My parents were big proponents of educational summer vacations. While my friends were dancing the hokey pokey and frolicking in the Poconos, my family and I traipsed across Revolutionary War battlefields and posed for pictures atop colonial artillery and cannons. We inspected Fort Ticonderoga and Niagara, important fortresses during the war. We stood on Bunker Hill where General Prescott commanded his men “to not shoot until they saw the whites of their eyes,” and we toured the areas in Lexington and Concord where the Minutemen won decisive battles against the British. I still have the freedom pin my mom bought me when visiting The Liberty Bell. Later, we stood reverently behind velvet ropes in the Pennsylvania State House to view the room where the Declaration of Independence was signed.
Listening to my sister and me whine and complain through every patriotic outing must have caused my parents serious battle fatigue. But they were not deterred. For most of my adolescent years, if there was a historic site within a two-day drive from our home, my parents were determined for us to visit. Looking back, these moments formed my understanding of our nation’s beginnings. If only I could go back in time and thank them for these experiences and for putting up with me.
I worked at Saks Fifth Avenue across from Rockefeller Center when preparations for Op Sail 76 took place, an event commemorating the nation’s bicentennial. The maritime spectacle included tall ships from around the world sailing into the New York Harbor. Millions watched from the piers of New York City, in awe of the magnificent sailing vessels as they floated down our waterways. With Stars and Stripes Forever playing, fireworks blazed across the evening sky against the backdrop of the Manhattan skyline. It was an unforgettable moment of national pride and great majesty.
The Fourth of July serves as a cultural touchstone, a reminder of who we are together, as a nation, no matter where we come from, or when we arrived. E Pluribus Unum, translated from Latin, out of many, one is our national motto. Initially, representing the thirteen original colonies joined together as one nation, it now symbolizes our country as a people from different cultures uniting to celebrate as one, the founding principles as written in the Declaration of Independence:
We hold these truths to be self-evident, that all men are created equal, that they are endowed by their creator with certain inalienable Rights, that among these are Life, Liberty, and the pursuit of Happiness. (The Declaration of Independence, 1776, Paragraph 2)
Whatever understanding and appreciation I have of our nation’s founding, I owe to my childhood celebrations, our summer vacations, and a bit of Hollywood.

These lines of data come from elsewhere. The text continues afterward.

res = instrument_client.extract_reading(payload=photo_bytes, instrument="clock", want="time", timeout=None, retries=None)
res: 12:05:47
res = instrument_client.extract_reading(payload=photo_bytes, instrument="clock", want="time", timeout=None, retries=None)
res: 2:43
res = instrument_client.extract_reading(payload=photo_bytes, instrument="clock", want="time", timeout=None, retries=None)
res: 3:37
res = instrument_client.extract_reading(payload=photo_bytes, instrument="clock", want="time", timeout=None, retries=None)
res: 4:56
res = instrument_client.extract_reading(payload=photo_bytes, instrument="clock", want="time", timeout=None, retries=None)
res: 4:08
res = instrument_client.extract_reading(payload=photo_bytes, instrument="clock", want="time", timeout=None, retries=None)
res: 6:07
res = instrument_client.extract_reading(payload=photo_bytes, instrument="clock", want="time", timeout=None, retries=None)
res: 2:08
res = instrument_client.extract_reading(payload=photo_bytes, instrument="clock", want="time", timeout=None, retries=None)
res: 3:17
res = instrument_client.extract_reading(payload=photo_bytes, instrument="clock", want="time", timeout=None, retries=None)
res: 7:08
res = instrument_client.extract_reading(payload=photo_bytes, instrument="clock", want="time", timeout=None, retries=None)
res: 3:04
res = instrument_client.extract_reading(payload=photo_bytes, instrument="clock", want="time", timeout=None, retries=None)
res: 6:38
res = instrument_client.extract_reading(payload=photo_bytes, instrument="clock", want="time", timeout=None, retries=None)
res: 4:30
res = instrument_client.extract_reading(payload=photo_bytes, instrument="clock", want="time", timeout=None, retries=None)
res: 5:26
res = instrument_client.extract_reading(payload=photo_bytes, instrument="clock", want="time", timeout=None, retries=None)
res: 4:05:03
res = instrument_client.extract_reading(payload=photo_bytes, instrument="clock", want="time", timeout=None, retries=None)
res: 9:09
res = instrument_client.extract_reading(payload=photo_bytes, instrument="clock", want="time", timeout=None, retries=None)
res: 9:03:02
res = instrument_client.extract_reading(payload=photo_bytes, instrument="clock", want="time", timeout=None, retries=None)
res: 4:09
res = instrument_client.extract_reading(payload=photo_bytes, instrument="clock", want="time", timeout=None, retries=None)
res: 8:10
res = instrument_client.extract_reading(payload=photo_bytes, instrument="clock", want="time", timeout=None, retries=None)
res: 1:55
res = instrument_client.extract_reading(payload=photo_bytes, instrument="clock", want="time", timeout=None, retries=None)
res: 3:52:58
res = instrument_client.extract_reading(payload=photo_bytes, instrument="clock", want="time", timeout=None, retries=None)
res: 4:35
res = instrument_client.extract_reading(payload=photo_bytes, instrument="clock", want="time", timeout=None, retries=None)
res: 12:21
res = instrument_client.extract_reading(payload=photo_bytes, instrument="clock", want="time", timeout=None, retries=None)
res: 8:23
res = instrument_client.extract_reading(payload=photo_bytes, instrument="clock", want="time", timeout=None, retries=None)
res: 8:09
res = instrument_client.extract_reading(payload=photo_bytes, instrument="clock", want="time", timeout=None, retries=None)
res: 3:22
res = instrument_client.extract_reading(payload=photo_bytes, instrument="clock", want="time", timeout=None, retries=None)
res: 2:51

For some reason, at the end of the day, I recall my dad, my sister, and me watching Jimmy Cagney singing and dancing to Yankee Doodle Dandy. We sang along, marching side by side, our imaginary fife and drum in hand.
I’m a Yankee Doodle Dandy,
A Yankee Doodle do or die,
a real live nephew of my Uncle Sam,
born on the Fourth of July.” (Cohen, George M. The Yankee Doodle Dandy Boy, F. .A. Mills, 1904)
As we celebrate the 250th anniversary of our founding, what are your special memories of July 4th? Do you have experiences that helped you to make meaning of the experiment known as The United States of America?